Sachsen-Anhalts Landeshauptstadt rief insgesamt 20 000 Einwohner auf, ihre Häuser zu verlassen und zu Verwandten oder Freunden zu fliehen. Betroffen waren vor allem Menschen von der Ostseite der Elbe. Über die Brücken rasten in Richtung Westen Autos mit Hängern, auf denen Tiefkühltruhen und Möbel festgezurrt waren. Straßenbahnen standen still, dafür fuhren Lautsprecherwagen vom Ordnungsamt.

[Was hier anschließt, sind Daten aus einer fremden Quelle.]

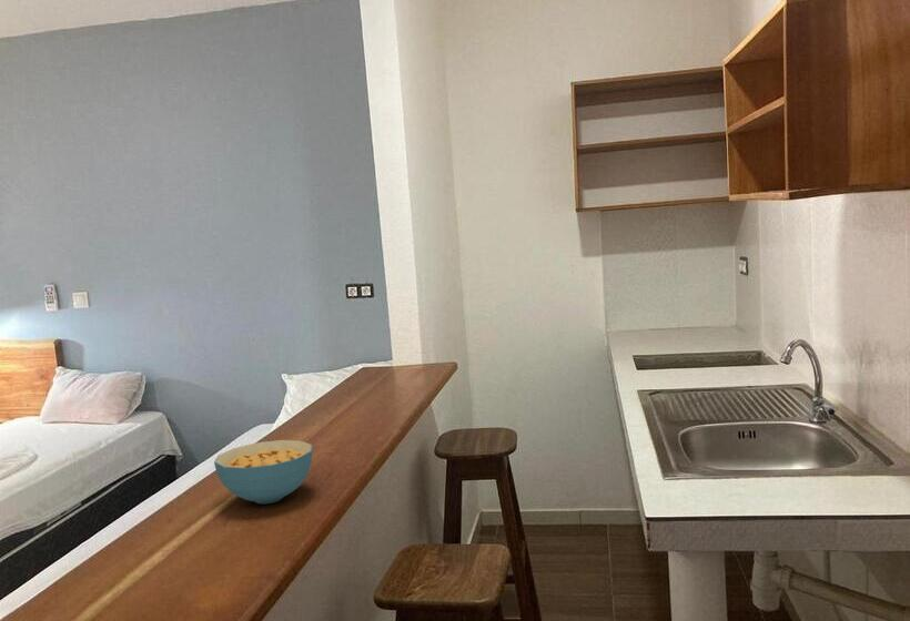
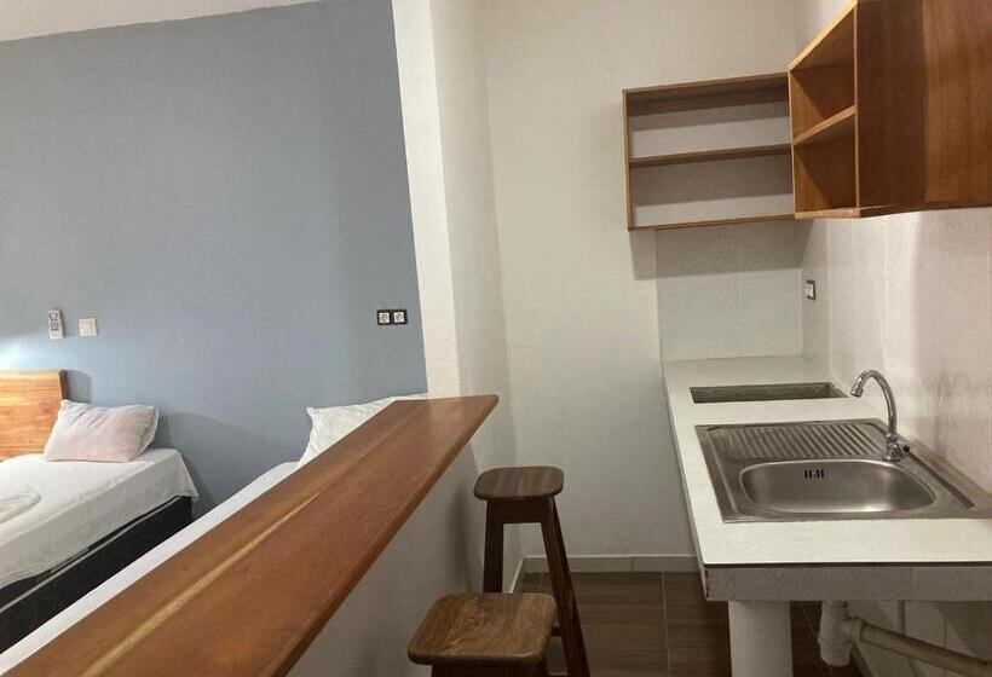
- cereal bowl [213,439,313,505]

In Teilen des Industriegebiets in Rothensee und in einigen Wohnhäusern stand die Elbe schon. Der MDR verließ sein Landesfunkhaus im Stadtpark, der einem riesigen See glich. Wasser strömte auch nach Buckau hinein, ein Pflegeheim wurde evakuiert. Den größten Kraftakt vollbrachten die diakonischen Pfeifferschen Stiftungen im östlichen Cracau. Mehr als 400 Krankenhauspatienten, Altenheimbewohner, Hospiz-Insassen und behinderte Menschen wurden in andere Einrichtungen verlegt. Die Stadtverwaltung versicherte in einer Pressemitteilung: »Werder wird mit allen Mitteln verteidigt.« Das klang wie Krieg, aber auch nach Verzweiflung. Der Ortsteil Werder liegt als Flussinsel zwischen der Stromelbe und der Alten Elbe.
Dank Tausender professioneller Helfer und Freiwilliger blieb Magdeburg letztlich von einer wirklich großen Katastrophe verschont. Nach Schätzungen hat die Flut dennoch bis zu 250 Millionen Euro Schäden an städtischen Einrichtungen und der Infrastruktur angerichtet. Hinzu kommen Zerstörungen unter anderem an Firmen, Sozialwerken und privaten Wohngebäuden.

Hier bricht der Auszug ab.